Pull out each line in the items below that contains the word "bladder", and copy those lines without any changes.
** Begin EXERCISE MATERIALS **
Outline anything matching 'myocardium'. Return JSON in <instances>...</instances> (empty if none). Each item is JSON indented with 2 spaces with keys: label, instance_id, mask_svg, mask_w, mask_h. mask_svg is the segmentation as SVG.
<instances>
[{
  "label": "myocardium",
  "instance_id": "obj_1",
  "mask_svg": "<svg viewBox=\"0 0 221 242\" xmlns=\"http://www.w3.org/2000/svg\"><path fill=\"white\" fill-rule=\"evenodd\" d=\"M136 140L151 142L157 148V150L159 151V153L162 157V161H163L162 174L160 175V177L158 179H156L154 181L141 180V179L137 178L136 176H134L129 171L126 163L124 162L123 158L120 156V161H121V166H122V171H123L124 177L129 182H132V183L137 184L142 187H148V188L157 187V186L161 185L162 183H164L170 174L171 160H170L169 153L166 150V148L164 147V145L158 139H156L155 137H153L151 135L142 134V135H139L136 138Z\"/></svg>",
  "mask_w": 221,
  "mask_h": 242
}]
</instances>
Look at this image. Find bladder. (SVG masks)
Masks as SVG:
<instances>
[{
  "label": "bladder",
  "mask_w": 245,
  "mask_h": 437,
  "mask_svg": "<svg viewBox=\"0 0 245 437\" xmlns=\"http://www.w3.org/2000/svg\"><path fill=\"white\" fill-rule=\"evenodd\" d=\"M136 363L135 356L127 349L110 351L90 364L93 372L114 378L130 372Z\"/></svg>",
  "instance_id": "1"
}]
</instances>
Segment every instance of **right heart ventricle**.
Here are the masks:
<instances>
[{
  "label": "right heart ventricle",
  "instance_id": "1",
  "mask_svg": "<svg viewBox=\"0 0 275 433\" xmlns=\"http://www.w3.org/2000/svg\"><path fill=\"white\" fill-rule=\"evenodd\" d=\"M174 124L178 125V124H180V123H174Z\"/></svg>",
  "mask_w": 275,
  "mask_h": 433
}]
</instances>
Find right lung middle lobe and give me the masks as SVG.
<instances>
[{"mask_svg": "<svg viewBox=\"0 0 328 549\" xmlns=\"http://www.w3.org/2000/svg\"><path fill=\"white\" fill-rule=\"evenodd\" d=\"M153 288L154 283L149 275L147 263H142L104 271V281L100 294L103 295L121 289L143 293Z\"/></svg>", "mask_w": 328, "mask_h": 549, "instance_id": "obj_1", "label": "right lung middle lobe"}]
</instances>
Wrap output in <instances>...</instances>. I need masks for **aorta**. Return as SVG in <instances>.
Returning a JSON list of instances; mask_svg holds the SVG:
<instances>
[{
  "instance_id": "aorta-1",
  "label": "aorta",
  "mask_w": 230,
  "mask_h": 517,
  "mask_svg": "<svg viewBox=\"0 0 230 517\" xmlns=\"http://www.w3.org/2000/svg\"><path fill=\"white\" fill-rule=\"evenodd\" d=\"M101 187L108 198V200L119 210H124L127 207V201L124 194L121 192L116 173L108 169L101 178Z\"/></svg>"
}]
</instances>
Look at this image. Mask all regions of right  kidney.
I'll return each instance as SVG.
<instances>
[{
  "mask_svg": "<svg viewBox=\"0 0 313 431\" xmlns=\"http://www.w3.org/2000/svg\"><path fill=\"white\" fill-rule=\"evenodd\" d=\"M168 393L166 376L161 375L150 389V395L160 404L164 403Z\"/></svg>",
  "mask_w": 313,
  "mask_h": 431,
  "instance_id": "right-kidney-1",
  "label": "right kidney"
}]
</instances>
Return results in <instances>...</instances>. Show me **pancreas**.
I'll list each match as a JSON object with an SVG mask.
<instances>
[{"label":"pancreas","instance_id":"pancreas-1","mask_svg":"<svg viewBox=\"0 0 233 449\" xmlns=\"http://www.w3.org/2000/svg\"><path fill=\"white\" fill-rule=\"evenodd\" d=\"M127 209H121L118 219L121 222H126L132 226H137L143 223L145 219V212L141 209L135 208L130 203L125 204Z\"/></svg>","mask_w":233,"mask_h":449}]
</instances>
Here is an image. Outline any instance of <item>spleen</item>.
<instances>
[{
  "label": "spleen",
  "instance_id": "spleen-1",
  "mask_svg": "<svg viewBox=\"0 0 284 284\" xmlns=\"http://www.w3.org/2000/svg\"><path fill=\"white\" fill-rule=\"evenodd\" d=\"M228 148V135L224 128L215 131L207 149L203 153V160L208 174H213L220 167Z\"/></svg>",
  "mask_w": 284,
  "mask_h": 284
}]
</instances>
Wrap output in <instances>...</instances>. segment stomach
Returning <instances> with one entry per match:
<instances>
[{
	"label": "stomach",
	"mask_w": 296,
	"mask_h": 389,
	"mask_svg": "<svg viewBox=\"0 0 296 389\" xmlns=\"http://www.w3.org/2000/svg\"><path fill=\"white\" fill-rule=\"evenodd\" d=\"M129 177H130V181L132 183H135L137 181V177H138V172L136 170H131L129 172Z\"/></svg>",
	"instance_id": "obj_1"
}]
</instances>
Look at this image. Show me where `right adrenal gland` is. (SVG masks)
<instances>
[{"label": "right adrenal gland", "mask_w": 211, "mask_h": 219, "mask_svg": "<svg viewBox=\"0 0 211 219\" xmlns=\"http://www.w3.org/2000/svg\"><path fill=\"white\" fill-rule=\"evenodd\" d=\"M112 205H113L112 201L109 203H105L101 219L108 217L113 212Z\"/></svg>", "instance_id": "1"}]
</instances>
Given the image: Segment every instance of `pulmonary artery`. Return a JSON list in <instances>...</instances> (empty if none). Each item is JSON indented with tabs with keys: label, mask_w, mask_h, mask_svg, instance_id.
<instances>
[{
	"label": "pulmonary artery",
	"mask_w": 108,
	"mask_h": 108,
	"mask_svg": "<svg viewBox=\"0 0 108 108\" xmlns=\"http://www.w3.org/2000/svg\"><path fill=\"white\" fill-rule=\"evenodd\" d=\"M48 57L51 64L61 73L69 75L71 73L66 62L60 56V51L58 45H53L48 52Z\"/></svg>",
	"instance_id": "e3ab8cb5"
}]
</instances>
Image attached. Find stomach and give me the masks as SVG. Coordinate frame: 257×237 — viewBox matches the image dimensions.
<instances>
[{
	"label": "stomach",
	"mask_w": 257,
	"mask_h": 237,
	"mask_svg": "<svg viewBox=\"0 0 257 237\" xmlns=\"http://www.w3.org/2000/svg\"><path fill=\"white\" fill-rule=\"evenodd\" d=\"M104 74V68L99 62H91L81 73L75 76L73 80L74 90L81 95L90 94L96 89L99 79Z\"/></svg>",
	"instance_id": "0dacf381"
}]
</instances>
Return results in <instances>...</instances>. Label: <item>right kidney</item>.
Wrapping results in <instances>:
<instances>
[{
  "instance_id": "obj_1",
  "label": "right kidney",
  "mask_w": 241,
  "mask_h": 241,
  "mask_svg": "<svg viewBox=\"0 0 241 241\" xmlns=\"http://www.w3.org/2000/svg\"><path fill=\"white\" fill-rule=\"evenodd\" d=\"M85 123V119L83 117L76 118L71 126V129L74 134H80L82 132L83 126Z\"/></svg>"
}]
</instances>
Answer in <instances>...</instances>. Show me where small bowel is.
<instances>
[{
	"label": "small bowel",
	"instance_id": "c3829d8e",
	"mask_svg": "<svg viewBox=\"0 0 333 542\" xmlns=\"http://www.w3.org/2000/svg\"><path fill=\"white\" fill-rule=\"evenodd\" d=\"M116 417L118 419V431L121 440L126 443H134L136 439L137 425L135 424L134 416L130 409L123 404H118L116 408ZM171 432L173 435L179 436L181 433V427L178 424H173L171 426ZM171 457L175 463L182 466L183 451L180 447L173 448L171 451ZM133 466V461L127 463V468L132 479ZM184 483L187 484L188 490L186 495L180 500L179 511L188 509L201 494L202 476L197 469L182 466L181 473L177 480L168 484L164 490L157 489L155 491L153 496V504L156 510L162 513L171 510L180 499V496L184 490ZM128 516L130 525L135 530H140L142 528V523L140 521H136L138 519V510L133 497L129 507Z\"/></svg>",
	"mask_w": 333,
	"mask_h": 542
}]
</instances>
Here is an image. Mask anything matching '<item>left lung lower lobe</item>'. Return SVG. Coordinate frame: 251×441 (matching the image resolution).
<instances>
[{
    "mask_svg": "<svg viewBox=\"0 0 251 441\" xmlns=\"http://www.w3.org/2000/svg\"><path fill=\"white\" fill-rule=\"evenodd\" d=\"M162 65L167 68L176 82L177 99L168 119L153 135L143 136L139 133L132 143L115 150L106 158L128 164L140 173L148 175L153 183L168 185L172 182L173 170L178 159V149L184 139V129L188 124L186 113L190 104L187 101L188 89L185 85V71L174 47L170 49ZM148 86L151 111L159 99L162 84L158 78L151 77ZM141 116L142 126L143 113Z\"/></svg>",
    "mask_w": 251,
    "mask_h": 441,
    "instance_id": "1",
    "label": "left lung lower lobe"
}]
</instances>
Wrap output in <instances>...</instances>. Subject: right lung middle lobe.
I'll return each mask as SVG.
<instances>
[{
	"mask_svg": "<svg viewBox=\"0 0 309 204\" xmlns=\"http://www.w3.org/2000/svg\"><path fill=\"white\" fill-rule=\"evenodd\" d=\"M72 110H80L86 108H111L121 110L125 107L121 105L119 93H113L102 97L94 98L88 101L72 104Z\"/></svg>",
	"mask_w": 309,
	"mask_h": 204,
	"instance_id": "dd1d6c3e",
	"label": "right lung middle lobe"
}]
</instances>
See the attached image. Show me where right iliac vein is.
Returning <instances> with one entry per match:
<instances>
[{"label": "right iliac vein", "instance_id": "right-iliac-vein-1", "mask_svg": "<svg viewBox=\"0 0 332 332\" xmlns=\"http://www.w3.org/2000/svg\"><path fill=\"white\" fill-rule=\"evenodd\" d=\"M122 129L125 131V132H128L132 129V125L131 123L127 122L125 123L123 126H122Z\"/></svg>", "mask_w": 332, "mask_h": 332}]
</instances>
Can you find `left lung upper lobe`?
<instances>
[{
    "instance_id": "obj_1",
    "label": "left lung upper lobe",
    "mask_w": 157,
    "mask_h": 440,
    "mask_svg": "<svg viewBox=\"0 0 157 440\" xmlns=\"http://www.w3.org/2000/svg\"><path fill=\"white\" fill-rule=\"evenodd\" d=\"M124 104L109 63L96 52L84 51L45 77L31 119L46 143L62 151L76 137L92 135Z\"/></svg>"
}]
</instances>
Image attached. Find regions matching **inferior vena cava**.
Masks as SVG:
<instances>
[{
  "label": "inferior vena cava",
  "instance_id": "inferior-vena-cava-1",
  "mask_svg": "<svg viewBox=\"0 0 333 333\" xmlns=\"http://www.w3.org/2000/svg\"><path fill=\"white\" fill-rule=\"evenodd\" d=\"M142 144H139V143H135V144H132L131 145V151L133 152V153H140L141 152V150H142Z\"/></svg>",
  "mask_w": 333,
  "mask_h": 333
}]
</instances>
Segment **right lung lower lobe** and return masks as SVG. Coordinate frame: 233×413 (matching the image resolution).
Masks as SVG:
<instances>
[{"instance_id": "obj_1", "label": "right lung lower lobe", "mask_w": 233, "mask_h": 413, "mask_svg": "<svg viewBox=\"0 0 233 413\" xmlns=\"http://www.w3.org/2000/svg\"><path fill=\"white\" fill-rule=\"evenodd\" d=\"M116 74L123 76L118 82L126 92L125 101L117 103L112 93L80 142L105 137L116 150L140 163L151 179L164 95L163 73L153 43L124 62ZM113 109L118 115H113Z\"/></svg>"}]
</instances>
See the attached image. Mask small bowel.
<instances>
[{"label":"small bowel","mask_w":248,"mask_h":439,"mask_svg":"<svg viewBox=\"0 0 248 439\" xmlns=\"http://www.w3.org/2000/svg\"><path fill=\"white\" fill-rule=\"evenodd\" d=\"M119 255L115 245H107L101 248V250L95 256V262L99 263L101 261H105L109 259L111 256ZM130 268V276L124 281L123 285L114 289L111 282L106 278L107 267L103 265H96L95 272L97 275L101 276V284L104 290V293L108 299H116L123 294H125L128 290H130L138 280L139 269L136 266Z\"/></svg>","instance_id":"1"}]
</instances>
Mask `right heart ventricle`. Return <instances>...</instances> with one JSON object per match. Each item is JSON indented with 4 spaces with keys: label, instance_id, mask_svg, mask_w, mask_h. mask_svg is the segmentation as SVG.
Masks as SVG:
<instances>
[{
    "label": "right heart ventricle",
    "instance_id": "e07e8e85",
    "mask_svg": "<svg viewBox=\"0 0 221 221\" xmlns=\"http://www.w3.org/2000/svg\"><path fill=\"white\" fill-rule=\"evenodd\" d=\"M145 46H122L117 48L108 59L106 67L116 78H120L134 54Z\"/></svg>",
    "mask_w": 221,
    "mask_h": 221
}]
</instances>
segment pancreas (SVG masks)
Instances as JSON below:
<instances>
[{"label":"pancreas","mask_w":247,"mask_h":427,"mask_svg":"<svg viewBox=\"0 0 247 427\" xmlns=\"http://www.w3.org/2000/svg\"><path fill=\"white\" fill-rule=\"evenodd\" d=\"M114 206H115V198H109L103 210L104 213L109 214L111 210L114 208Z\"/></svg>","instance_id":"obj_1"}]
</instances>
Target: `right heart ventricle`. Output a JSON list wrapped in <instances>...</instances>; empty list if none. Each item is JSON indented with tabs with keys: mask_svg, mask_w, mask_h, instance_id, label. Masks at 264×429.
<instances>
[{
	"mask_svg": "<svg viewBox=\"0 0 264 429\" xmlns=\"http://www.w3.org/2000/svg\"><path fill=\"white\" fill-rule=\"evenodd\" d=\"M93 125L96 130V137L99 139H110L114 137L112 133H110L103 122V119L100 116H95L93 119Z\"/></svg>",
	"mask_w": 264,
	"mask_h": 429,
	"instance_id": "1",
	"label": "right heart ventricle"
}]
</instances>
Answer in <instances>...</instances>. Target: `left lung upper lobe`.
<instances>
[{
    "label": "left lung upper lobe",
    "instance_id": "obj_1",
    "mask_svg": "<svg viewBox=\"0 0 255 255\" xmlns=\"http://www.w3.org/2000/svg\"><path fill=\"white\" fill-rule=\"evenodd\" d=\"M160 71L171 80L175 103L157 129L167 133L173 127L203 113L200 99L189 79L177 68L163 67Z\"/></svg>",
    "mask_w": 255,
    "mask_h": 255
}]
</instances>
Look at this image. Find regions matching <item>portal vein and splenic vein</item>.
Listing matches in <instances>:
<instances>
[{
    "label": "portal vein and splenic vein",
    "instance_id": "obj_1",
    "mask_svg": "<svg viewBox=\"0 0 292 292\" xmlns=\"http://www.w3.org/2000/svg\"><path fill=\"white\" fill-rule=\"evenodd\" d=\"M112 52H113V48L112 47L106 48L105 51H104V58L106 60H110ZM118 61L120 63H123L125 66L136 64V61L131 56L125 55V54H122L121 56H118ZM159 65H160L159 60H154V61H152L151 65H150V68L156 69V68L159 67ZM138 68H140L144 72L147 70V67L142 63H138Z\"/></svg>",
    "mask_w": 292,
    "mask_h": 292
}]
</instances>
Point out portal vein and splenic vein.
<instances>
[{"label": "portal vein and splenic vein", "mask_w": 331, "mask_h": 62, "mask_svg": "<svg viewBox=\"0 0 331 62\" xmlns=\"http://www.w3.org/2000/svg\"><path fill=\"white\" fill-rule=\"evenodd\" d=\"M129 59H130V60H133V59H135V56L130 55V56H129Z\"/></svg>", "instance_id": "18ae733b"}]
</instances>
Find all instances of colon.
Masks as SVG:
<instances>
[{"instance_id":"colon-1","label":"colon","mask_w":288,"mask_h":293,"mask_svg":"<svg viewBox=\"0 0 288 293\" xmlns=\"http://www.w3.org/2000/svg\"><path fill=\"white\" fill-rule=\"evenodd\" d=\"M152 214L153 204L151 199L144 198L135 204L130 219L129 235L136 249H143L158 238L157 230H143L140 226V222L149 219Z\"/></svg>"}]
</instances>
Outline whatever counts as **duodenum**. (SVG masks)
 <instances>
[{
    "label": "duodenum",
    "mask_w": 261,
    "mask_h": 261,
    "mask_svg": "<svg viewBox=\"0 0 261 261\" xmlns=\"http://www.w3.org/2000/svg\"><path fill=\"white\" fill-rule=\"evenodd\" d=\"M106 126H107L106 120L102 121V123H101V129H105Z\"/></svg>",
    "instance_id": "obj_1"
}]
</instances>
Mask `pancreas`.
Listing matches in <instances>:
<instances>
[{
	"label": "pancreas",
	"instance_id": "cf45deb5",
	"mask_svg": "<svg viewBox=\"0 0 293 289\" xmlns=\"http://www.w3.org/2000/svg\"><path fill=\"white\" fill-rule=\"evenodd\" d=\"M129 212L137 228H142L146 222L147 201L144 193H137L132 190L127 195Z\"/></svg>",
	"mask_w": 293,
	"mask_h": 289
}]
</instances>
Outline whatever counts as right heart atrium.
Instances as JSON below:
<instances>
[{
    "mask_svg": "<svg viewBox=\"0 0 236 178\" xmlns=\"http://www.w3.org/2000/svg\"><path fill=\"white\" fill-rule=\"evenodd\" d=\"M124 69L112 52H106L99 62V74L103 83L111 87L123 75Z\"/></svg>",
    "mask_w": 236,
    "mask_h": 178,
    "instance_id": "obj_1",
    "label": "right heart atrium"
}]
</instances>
** End EXERCISE MATERIALS **
◆ EXPECTED OUTPUT ◆
Look at this image. Find bladder. (SVG masks)
  "label": "bladder",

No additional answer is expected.